“I bought some new clothes and got [my] picture taken…. I had a new white Stetson hat that I paid ten dollars for and new pants that cost twelve dollars, and a good shirt and fancy boots. Lord, I was proud of those clothes!… “[When] my sister saw me, she said: ‘Take your pants out of your boots and put your coat on. You look like an outlaw.’ “I told her to go to hell. And I never did like her after that.”
—Edward C. “Teddy Blue” Abbott, in 1939’s We Pointed Them North: Recollections of a Cowpuncher
Teddy Blue Abbott started trailing cattle out of Texas in 1871 at the tender age of 11, shortly after his parents moved the Abbott family from England to Nebraska. His sister’s reaction to his attire, as told in his memoirs, suggests his outfit was not quite up to her Victorian standards. In polite society, a gentleman never removed his coat in public. The young cowboy’s attire was nothing short of scandalous.
Victorian style was all about modesty and decorum. High collars and necklines, layers of superfluous fabric and frilly accents were common characteristics; you wouldn’t dare wear unbuttoned collars or rolled up sleeves. Borne under Queen Victoria, Victorian style was the mode of the 19th century due to the power Great Britain wielded at the time.

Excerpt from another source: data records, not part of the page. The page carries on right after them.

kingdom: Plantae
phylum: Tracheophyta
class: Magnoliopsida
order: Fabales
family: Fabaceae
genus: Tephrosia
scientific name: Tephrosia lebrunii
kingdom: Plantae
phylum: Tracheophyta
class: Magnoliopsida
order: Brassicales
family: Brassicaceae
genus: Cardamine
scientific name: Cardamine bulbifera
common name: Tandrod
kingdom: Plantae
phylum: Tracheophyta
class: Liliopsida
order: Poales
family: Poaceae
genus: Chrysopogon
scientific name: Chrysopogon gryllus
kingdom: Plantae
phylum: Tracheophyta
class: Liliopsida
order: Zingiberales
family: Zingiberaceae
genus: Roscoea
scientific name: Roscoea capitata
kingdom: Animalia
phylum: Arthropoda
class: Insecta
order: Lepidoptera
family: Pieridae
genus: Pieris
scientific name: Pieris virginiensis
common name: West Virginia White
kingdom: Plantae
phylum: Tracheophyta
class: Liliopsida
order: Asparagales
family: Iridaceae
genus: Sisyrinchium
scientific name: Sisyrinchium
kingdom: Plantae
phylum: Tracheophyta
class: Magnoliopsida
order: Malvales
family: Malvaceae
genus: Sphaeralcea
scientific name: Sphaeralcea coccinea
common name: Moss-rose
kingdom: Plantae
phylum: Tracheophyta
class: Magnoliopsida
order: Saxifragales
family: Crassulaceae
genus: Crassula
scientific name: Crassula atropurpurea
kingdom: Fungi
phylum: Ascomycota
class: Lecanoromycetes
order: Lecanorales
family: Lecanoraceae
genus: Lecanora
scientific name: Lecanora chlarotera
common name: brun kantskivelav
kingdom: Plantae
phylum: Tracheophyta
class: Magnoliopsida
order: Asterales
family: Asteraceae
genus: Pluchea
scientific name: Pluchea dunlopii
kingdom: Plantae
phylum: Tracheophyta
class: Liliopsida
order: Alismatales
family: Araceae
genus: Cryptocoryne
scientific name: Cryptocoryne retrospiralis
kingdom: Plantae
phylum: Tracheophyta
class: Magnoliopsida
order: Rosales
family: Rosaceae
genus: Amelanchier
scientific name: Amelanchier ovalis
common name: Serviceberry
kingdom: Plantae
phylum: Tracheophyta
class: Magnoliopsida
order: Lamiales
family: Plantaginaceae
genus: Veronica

Ironically, the Queen’s reign began shortly before Manifest Destiny propelled the westward expansion of the United States and ended around the close of the Indian Wars, with her death in 1901.
As America redefined itself, Americans took their fashion cues from Britain and France, notes Larry Bitterman, president of Old Frontier Clothing Company. “When we were at that particular point in fashion history, we really had no clear cut identity,” Bitterman says. “So we were borrowing a lot from Europe.”
On the Old West frontier, Victorian clothes became a link to the civilized lives people had left behind. The clothes were an absurdly refined contrast to the people’s rough and tumble existence in a wild and untamed land.
In truth, contemporary Western wear is rooted more in Wild West shows and early rodeos than with the buttoned-up Victorian garb commonly worn before the turn of the 20th century. Yet you’ll still see some important holdovers from that era.
The vest is the cowboy’s biggest nod to the Victorian influence. In polite society, nobody wore a coat, be it an informal sack coat or a more formal frock coat, without wearing a vest. The 19th-century cowboys wore vests less out of decorum than out of practicality; vest pockets held tobacco, a watch and tools of the trade. When the weather got too hot or the coats got in the way of work, cowboys would shed their coats, but never their vests.
Frock coats returned as a Western staple in the late 1980s after a nearly 90-year hiatus. Long frock coats and collarless shirts enjoyed a renaissance in Western fashion, thanks, in part, to re-enactors. These styles got even bigger boosts due to star turns in influential TV miniseries and feature films like 1989’s Lonesome Dove and 1993’s Tombstone. Old West Outfitters, now defunct, was among the first manufacturers of 19th-century apparel, formed under the guidance of Jim Rodgers and Alan Wah. Wah later founded WahMaker, which he eventually sold to Scully Leather.
What started out as a costume for re-enactors has since evolved into everyday fashion—especially vests. “It’s mainstream fashion driven,” says Jim Carpenter, national sales manager for Scully, which now makes WahMaker and Range Wear. “I saw a group the other night on television, and they all had vests on. It makes jeans and a shirt look dressier. It is a finished look—a guy looks much more dapper.”
The bottom line is that Victorian-influenced clothing has come out of the costume closet, not only for its nostalgic appeal but mainly because it looks great with contemporary Western trappings.